Investigação escancara esquema nacional e bilionário; durante operação, PF já rastreou bens de luxo, frota milionária e movimentações financeiras suspeitas

A nova fase da Operação Sem Desconto, deflagrada pela Polícia Federal e pela Controladoria-Geral da União, escancara um dos episódios mais vergonhosos da administração pública recente: um esquema nacional, bilionário e estruturado para roubar aposentados e pensionistas.
Não se trata de uma fraude isolada, tampouco de um conjunto de erros administrativos. Trata-se, com todas as letras, de um roubo institucionalizado, praticado sob a conivência de entidades, servidores e, possivelmente, agentes políticos.
Segundo as investigações, entidades privadas realizaram descontos ilegais diretamente nos benefícios de idosos, muitos deles vivendo com um salário mínimo.
O ex-presidente do INSS, agora preso, teria permitido a continuidade do esquema mesmo após alertas oficiais.
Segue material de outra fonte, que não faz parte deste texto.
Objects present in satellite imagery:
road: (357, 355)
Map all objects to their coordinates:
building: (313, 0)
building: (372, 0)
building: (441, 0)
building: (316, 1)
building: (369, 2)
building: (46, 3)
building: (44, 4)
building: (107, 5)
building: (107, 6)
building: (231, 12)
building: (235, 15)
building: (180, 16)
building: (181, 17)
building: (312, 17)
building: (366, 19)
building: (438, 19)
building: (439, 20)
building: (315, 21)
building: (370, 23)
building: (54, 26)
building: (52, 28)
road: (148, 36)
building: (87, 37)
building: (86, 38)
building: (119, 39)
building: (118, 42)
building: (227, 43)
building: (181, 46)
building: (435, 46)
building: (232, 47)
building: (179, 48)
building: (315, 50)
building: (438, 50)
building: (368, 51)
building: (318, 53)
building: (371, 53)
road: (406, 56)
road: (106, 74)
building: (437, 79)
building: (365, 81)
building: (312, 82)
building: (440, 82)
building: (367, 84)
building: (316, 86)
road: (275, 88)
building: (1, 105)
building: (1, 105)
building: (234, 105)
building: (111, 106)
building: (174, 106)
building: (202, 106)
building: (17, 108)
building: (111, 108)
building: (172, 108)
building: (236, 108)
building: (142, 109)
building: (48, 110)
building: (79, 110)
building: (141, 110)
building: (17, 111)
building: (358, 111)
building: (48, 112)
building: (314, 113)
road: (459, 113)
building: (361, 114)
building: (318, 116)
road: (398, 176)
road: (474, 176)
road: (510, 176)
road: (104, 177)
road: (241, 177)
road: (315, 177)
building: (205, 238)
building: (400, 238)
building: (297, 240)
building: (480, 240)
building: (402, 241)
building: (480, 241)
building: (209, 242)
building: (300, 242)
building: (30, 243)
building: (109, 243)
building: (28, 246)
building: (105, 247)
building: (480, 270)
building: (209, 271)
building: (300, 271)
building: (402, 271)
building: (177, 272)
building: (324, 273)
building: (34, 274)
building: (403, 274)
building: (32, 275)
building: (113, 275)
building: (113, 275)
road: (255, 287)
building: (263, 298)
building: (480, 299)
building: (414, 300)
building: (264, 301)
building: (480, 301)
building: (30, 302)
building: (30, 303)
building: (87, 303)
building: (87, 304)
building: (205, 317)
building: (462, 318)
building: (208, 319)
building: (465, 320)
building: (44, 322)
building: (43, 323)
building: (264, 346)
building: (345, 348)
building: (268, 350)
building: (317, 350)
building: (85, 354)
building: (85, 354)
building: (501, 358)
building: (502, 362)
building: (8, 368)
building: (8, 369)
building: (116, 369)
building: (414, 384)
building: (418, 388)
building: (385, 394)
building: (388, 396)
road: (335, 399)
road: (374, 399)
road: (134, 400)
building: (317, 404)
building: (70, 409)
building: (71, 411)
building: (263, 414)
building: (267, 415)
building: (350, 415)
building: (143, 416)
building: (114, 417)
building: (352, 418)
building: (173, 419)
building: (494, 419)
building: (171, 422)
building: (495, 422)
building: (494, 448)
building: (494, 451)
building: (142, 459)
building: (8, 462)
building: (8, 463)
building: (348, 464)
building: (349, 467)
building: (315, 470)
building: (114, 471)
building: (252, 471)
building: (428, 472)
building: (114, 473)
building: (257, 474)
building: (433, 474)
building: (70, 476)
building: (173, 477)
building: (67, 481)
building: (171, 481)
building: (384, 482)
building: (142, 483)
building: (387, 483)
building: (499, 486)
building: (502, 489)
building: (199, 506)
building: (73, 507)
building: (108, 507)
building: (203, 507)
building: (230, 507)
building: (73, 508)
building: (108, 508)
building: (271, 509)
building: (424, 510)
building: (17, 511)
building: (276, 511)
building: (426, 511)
A PF já rastreou bens de luxo, frota milionária e movimentações financeiras suspeitas, indicando que o dinheiro desviado serviu para enriquecer um pequeno grupo às custas da dignidade alheia.
O ponto central aqui é simples e brutal: alguém enriqueceu enquanto aposentados perdiam parte do que é, muitas vezes, sua única fonte de sobrevivência. E isso, por si só, deveria revoltar qualquer autoridade pública.
A operação avançou. Houve mandados, prisões, buscas. Mas esse é apenas o primeiro trecho de uma longa estrada. A grande questão é: haverá punição integral? Porque o Brasil já viu essa história antes. Escândalos gigantes que viram processos lentos, acordos brandos e condenações tímidas.
O crime cometido não é apenas financeiro. É moral. É social. É institucional. Roubou-se aquilo que sustenta a dignidade da velhice no Brasil. E quando o Estado permite que criminosos de colarinho branco escapem, envia ao país uma mensagem devastadora: roubar os mais vulneráveis é menos grave que roubar o Tesouro. É a institucionalização da injustiça.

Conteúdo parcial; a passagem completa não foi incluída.